>> Start QUOTED PASSAGE

Rob Zombie: Defending the Indefensible?

Gerard Torbitt from Mouth of the Farside looks back at the work of the often-maligned filmmaker Rob Zombie

Rob Zombie… how much more horror can a director’s name be? With his ghoulish moniker and encyclopaedic knowledge of all things horror, the eccentric, colourful heavy rocker should be easily considered one of the modern horror greats – but in light of his most recent outing, 31, it seems his reputation has become a bit more Marmite than Mario Bava among the horror community.

Personally, as a Venue-dwelling heavy metal head, I could barely contain my excitement when, shortly after his second solo album, The Sinister Urge (named after an obscure, trashy Ed Wood movie), there arrived Rob Zombie’s directorial debut, House of 1000 Corpses. Filmed in 2000 and not released until 2003, mired with controversy due to the violent, video nasty-esque tone, Corpses landed (without a major cinema release) like a millennial twist on classic “don’t go in the house” style horrors such as The Old Dark House (1932), or my personal favourite, The Texas Chain Saw Massacre (1974), with a neon colour palette not unlike Argento’s Suspiria (1977) and a frenetic camera style reminiscent of The Evil Dead (1981), it was almost exactly what many expected from the self-style Zombie King, all gore and snarky dialogue and menacing murder clowns.

>> End QUOTED PASSAGE

• **EXERCISE 1**:
Reproduce word for word the part of the entries that opens with the line containing "common name: Wild marjoram" and runs through the end of the entries, including both ends.
The entries that follow have no connection to the text above.

>> Start SOURCE RECORDS

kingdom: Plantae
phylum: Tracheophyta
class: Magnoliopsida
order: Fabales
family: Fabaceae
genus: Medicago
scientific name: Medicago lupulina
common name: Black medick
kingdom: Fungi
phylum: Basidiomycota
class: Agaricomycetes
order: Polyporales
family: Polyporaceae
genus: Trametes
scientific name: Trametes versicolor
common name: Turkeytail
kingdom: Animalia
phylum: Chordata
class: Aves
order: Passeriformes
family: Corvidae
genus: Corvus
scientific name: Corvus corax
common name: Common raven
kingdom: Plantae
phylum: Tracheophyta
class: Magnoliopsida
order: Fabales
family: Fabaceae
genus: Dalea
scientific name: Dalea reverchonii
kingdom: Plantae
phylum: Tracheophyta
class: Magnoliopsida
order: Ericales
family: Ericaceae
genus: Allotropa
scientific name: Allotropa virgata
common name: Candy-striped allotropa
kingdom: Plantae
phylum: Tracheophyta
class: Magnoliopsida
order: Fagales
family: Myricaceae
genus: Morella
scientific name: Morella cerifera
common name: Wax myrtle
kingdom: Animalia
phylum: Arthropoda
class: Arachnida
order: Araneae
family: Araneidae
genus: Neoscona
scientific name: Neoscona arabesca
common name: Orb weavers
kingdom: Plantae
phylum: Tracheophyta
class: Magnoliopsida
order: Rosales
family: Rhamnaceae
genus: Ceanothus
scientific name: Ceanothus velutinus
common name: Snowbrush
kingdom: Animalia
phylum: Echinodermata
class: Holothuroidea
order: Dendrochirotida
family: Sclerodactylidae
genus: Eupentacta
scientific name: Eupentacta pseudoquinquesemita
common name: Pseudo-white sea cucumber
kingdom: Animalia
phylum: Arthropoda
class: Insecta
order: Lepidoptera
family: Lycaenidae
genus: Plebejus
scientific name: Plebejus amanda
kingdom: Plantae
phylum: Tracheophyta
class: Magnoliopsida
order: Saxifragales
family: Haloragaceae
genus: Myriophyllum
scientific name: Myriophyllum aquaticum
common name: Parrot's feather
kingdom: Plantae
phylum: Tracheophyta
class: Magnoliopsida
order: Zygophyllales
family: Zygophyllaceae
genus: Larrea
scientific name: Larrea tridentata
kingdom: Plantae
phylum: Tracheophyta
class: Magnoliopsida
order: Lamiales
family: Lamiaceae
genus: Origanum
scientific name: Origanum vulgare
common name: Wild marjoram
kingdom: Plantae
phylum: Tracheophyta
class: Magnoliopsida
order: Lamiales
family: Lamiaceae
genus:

>> End SOURCE RECORDS

• **EXERCISE 2**:
Decide whether each statement agrees with the Rob Zombie article, answering yes or no and quoting the article's deciding words: (a) House of 1000 Corpses was filmed in 2000 and released in 2003. (b) The Sinister Urge was Rob Zombie's first solo album. (c) House of 1000 Corpses had a major cinema release.

• **EXPECTED OUTPUT 1**:
common name: Wild marjoram
kingdom: Plantae
phylum: Tracheophyta
class: Magnoliopsida
order: Lamiales
family: Lamiaceae
genus:

• **EXPECTED OUTPUT 2**:
(a) Yes: "Filmed in 2000 and not released until 2003"
(b) No: "his second solo album, The Sinister Urge"
(c) No: "(without a major cinema release)"